*** INPUT

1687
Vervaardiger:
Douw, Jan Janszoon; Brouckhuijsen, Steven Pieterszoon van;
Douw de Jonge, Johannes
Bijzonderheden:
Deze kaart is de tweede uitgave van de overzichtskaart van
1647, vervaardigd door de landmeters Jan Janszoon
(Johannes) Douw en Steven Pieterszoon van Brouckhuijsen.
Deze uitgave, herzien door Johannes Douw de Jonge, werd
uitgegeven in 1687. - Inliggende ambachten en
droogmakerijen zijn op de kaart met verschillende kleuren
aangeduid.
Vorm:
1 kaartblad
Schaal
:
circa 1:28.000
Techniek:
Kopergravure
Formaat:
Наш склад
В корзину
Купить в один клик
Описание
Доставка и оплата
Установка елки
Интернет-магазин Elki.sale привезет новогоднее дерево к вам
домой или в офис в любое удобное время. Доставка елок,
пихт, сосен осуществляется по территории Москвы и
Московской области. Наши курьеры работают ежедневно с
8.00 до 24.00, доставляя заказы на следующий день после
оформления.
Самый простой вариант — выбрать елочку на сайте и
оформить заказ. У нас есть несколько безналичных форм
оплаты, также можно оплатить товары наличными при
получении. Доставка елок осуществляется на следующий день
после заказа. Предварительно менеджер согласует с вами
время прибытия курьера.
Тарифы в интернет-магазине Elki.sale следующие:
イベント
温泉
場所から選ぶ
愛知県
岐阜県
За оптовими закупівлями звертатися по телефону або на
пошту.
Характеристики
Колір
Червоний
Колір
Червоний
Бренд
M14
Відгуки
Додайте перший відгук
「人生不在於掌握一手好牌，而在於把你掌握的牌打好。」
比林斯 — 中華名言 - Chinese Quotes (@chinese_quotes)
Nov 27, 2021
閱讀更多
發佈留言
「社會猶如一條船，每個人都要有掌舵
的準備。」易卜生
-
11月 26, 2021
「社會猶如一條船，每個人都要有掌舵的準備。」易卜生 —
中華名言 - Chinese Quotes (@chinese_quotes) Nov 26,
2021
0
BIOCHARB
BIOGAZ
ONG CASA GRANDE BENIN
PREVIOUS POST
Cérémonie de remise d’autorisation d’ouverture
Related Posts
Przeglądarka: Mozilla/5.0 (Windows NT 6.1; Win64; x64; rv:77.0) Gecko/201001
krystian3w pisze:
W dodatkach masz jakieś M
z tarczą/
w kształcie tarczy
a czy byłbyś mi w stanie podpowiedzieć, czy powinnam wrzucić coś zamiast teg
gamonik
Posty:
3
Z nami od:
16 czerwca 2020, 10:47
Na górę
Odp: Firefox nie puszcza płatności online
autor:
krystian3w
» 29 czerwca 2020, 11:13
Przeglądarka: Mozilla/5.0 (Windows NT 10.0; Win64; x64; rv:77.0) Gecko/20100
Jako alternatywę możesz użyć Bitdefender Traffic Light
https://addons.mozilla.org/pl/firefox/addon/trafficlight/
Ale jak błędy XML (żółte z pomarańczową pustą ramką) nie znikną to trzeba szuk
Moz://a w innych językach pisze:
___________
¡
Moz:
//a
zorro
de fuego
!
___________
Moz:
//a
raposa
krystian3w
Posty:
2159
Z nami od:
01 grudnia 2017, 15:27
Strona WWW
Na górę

******

**EXERCISE**
Scan the data above; copy every line where "Douw" appears.

**REPLY TO THE EXERCISE**
Douw, Jan Janszoon; Brouckhuijsen, Steven Pieterszoon van;
Douw de Jonge, Johannes
(Johannes) Douw en Steven Pieterszoon van Brouckhuijsen.
Deze uitgave, herzien door Johannes Douw de Jonge, werd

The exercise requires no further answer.